W drugiej połowie lutego może wznowić działalność część klubów seniora – szacują władze miasta. Część dziennych placówek już otwarto. Dopiero za około miesiąc „będzie rozważane” umożliwienie odwiedzin mieszkańców domów pomocy społecznej.
Placówki dziennego pobytu są otwierane po informacji wojewody, który zezwolił na otwieranie takich ośrodków wsparcia, w tym domów Senior+. W Lublinie czynnych jest sześć dziennych domów pomocy: przy Gospodarczej 7, Jana Pawła II 11, Lwowskiej 28, Niecałej 16, Poturzyńskiej 2 i Pozytywistów 16.
Zajęcia prowadzone są w małych grupach i w ograniczonym zakresie. – Obejmują głównie wsparcie psychologa w terapii grupowej, a w razie potrzeb także indywidualnej, treningi umysłu, zajęcia wspomagające oraz pozostałe formy terapii umożliwiające zachowanie odległości – wylicza Izolda Boguta z biura prasowego Ratusza. – Seniorzy mogą skorzystać także z wydawanych w ośrodku obiadów – dodaje.
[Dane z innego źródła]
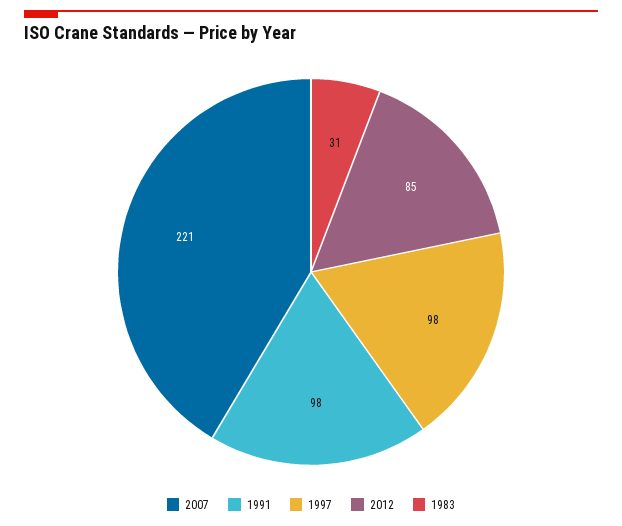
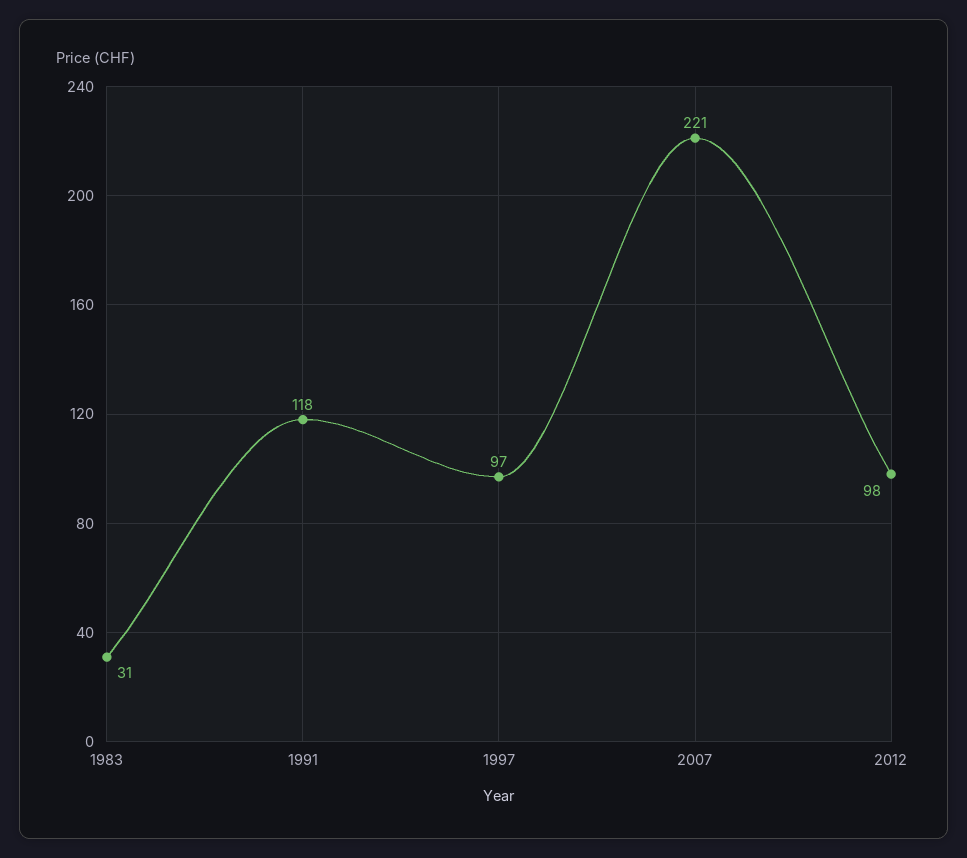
1991: 98 -> 118
1997: 98 -> 97
2012: 85 -> 98

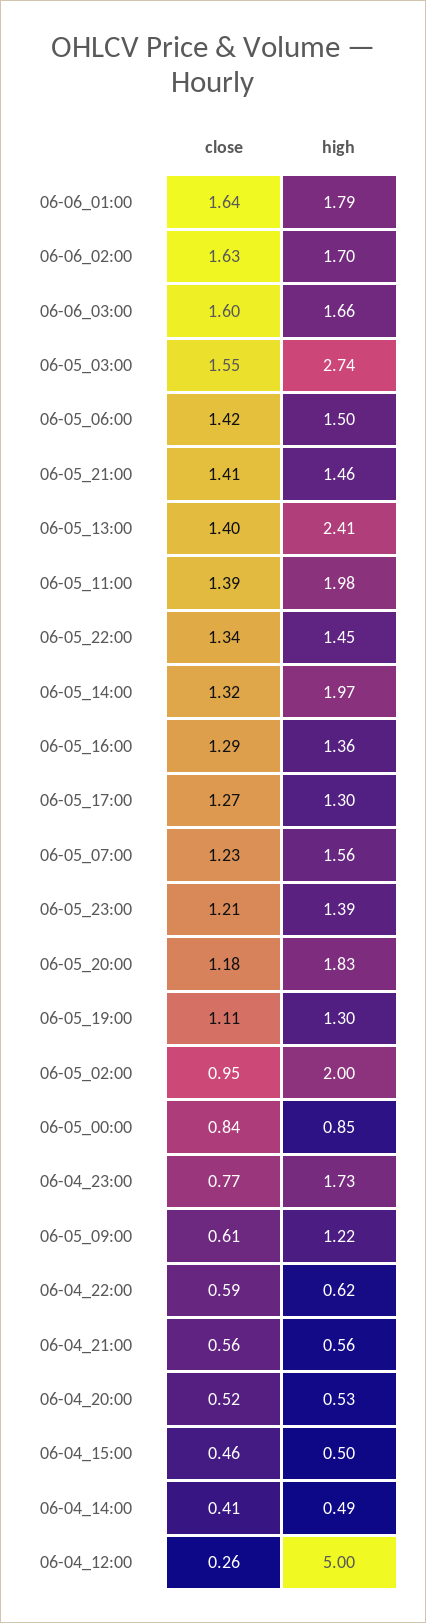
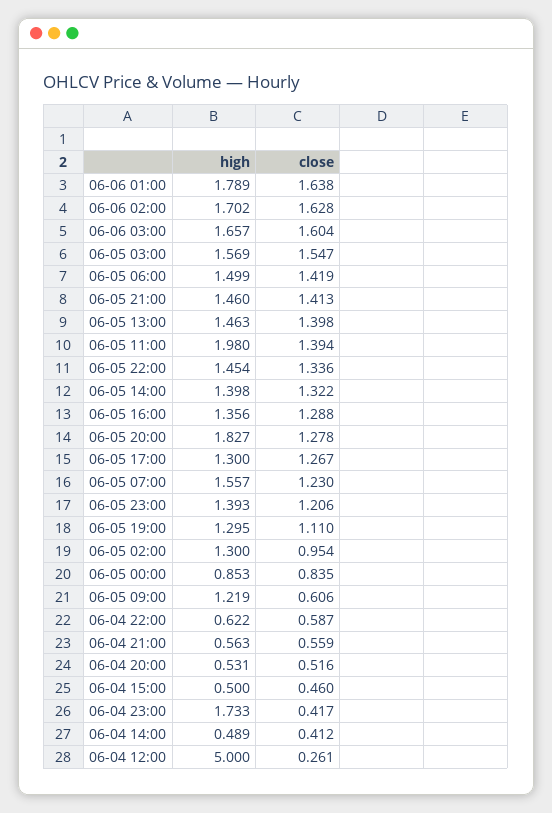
high, 06-05_03:00: 2.74 -> 1.569
high, 06-05_13:00: 2.41 -> 1.463
high, 06-05_14:00: 1.97 -> 1.398
close, 06-05_20:00: 1.18 -> 1.278
high, 06-05_02:00: 2 -> 1.3
close, 06-04_23:00: 0.77 -> 0.417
Ośrodki wydają też posiłki na wynos.
W drugiej połowie lutego, o ile nie zmieni się sytuacja epidemiczna, miasto planuje otworzyć część klubów seniora.
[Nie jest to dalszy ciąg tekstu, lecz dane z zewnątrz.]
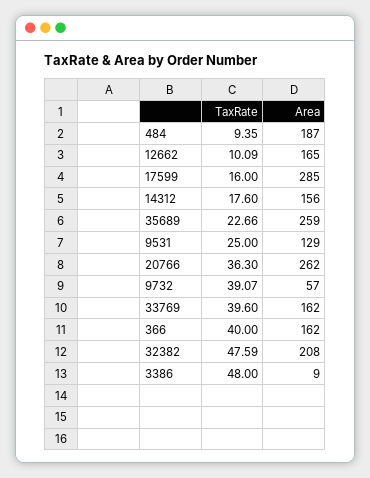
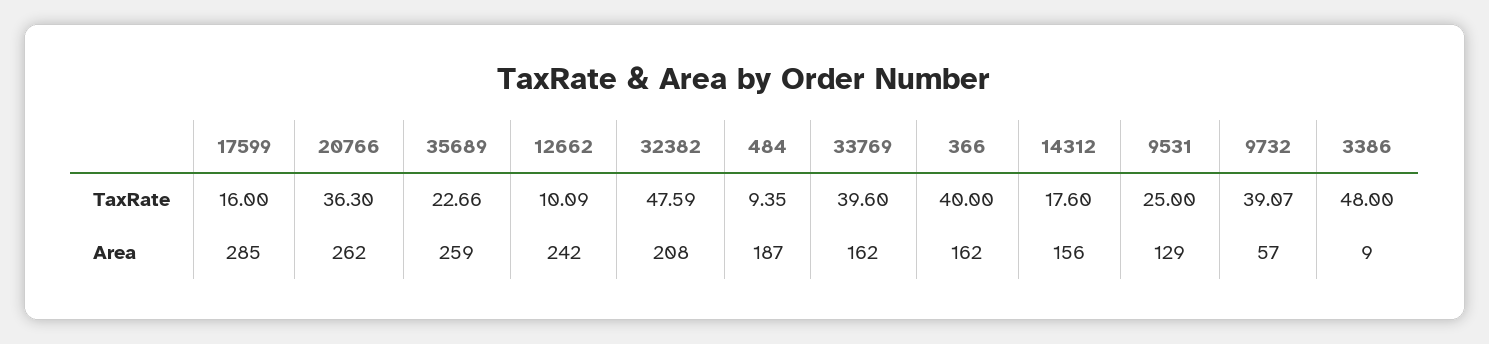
Area, 12662: 165 -> 242

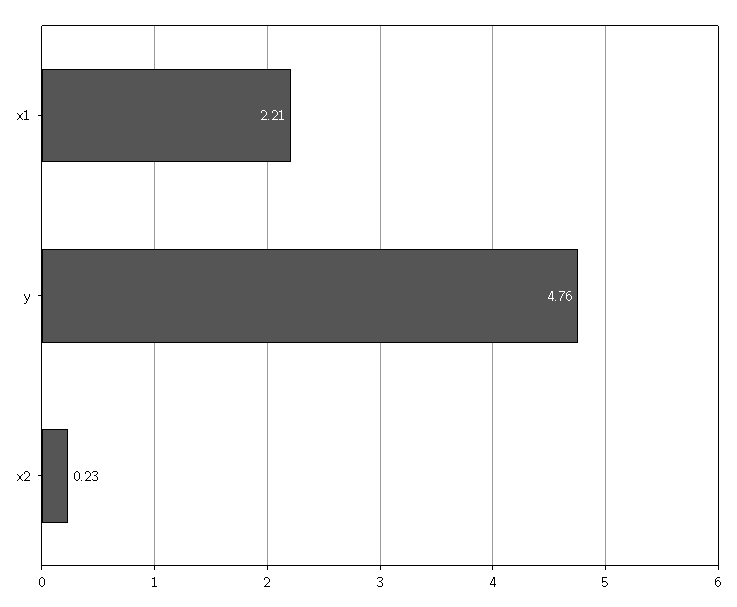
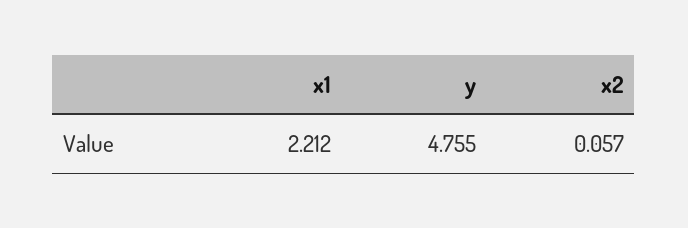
x2: 0.23 -> 0.057

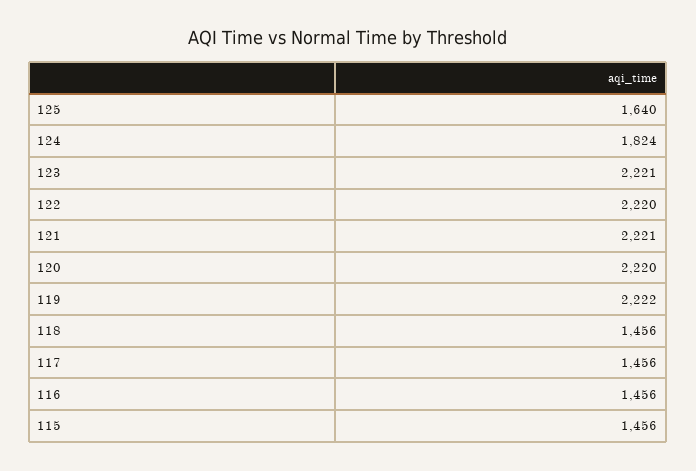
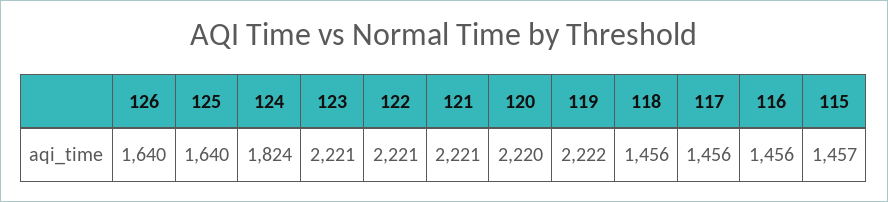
122: 2220 -> 2221
115: 1456 -> 1457
126: none -> 1640

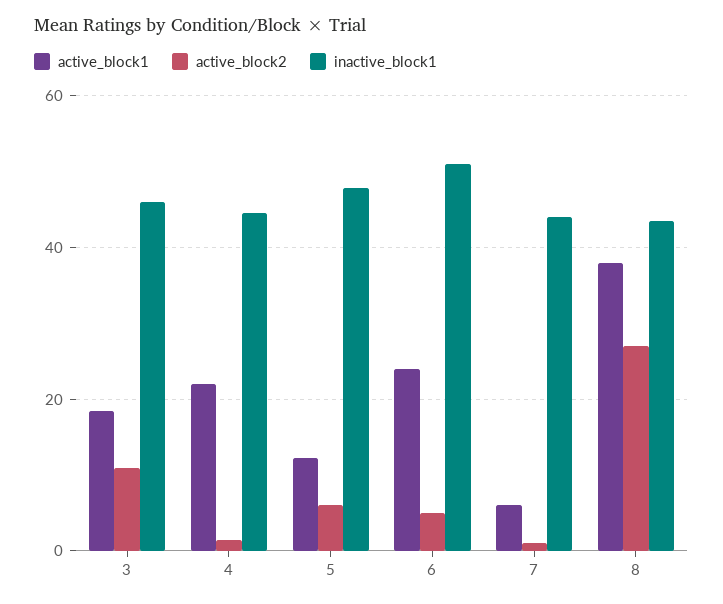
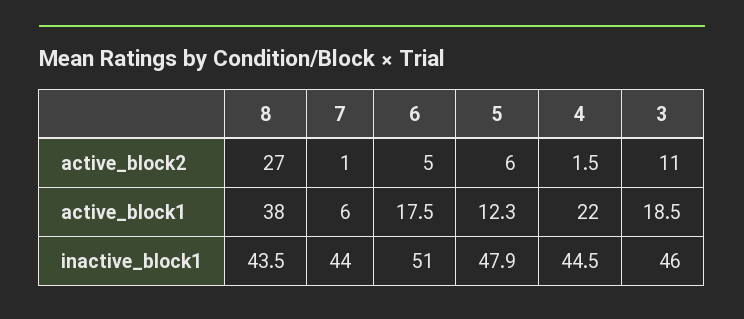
active_block1, 6: 24 -> 17.5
Nie ma jeszcze decyzji o ponownym umożliwieniu odwiedzin osób mieszkających w domach pomocy społecznej. – Ryzyko zachorowania jest wciąż realne i wysokie – wyjaśnia Ratusz. Tłumaczy, że wznowienie odwiedzin, które są wstrzymane już od wielu miesięcy, może być brane pod uwagę dopiero zakończeniu szczepień podopiecznych DPS-ów.
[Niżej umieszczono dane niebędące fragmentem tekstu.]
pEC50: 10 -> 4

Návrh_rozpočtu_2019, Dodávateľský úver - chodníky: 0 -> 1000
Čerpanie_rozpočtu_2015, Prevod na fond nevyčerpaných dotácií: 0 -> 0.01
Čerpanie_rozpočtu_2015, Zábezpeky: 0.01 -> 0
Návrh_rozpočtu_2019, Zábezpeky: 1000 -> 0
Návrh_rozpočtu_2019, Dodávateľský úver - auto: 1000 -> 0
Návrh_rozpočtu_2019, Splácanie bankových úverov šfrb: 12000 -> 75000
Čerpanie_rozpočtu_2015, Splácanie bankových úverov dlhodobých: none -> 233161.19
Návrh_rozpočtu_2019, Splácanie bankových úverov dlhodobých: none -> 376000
– Wznowienie wizyt u podopiecznych w DPS będzie rozważane po uzyskaniu przez nich odporności, co następuje po około dwóch, trzech tygodniach od podania drugiej dawki szczepionki – wyjaśnia Boguta. – Do chwili obecnej 215 pensjonariuszy przyjęło jedną dawkę. Po 10 lutego zacznie się podawanie drugiej. – Część pensjonariuszy nie wyraziła woli zaszczepienia się. Są też osoby, które nie zakwalifikowały się do szczepienia ze względów medycznych.